* **Prompt**
Copy out the data that comes next, character for character, and leave the images aside.

━━ Records for this exercise ━━

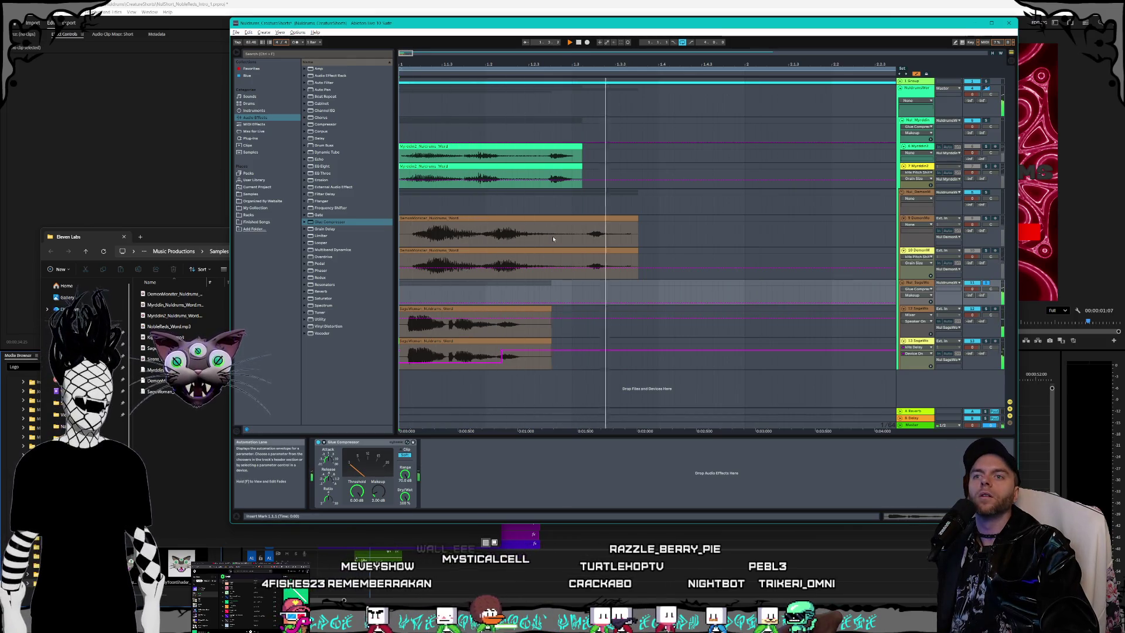
key("space")
left_click(905, 342)
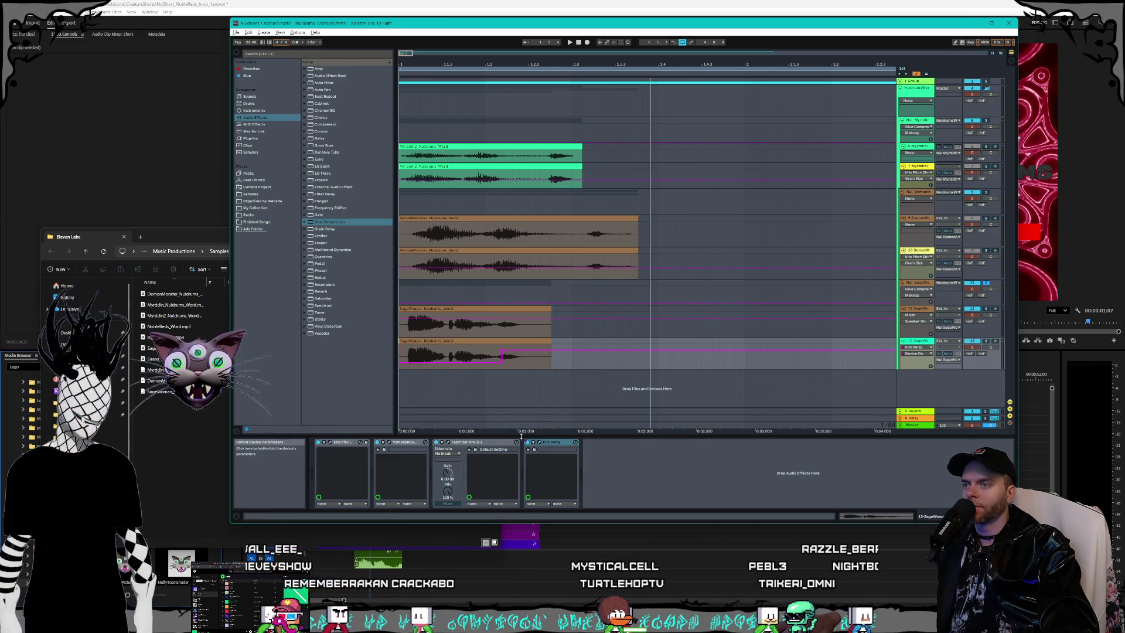
left_click_drag(502, 361, 552, 364)
key("b")
key("space")
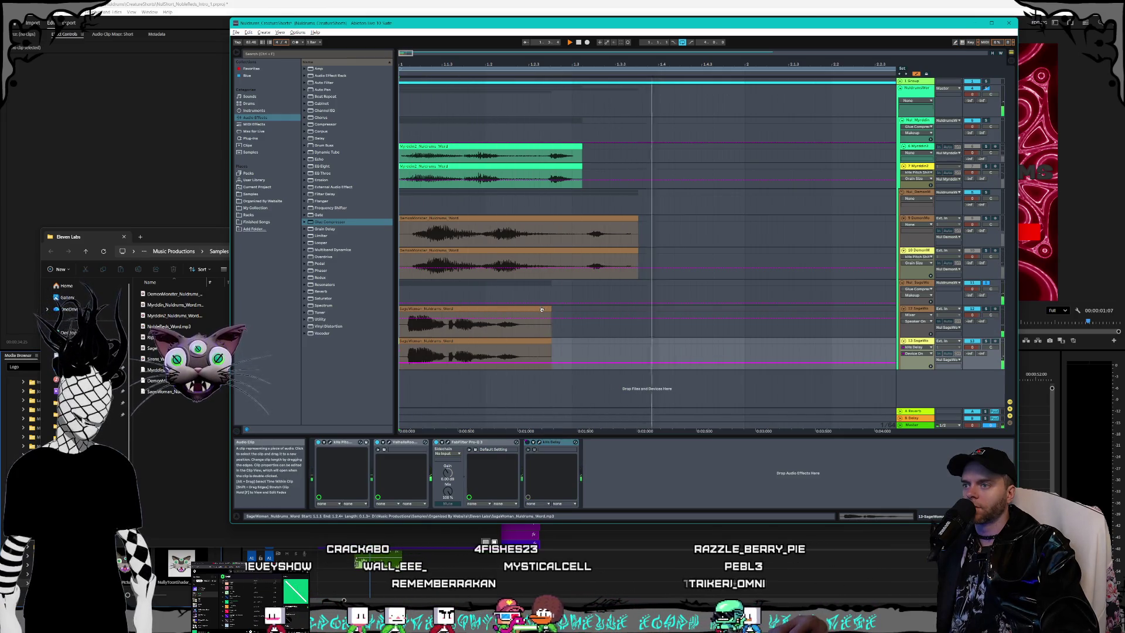
key("space")
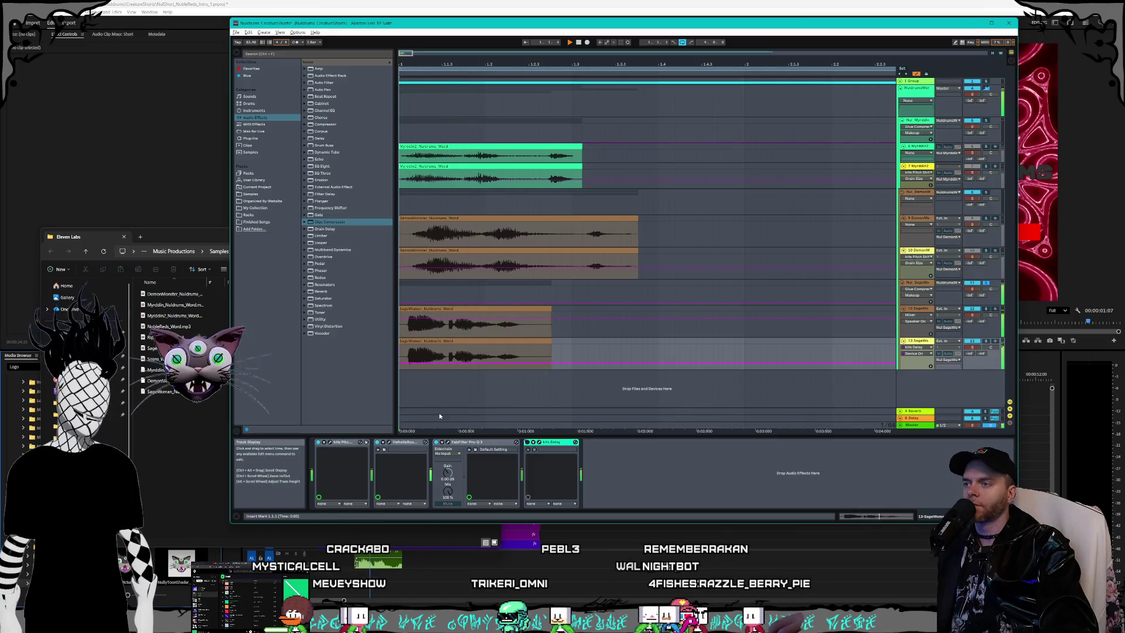
Step: Check the ValhallaRoom reverb settings on the bottom SageWoman track, then replay the arrangement
left_click_drag(404, 431, 674, 433)
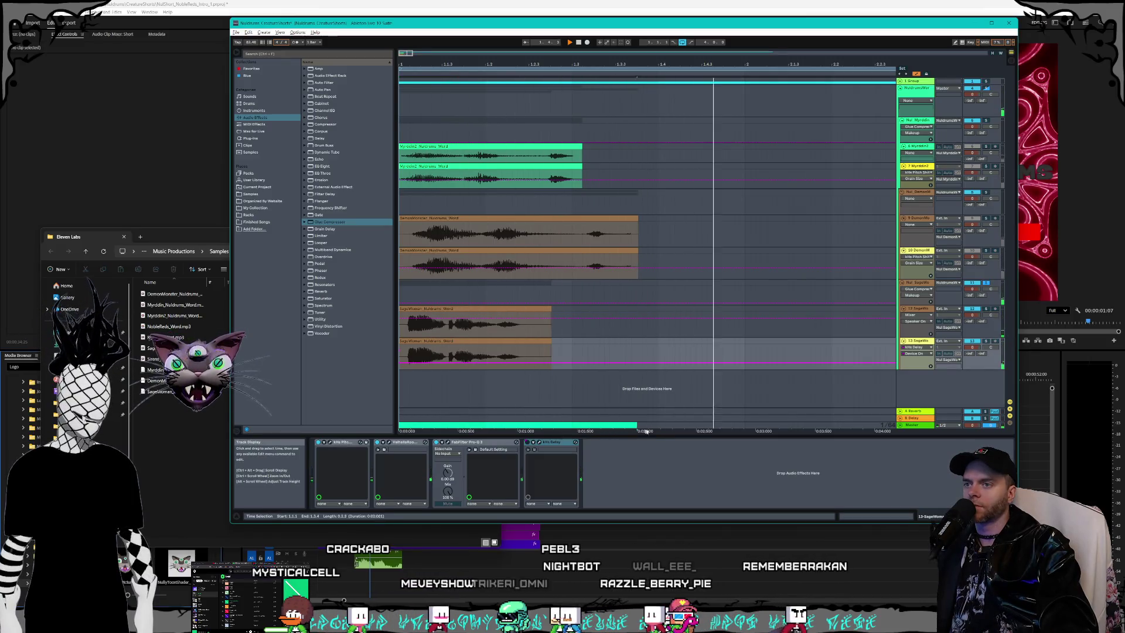
key("ctrl+shift+r")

━━━

* **Reply**
key("space")
left_click(905, 342)
left_click_drag(502, 361, 552, 364)
key("b")
key("space")
key("space")
Step: Check the ValhallaRoom reverb settings on the bottom SageWoman track, then replay the arrangement
left_click_drag(404, 431, 674, 433)
key("ctrl+shift+r")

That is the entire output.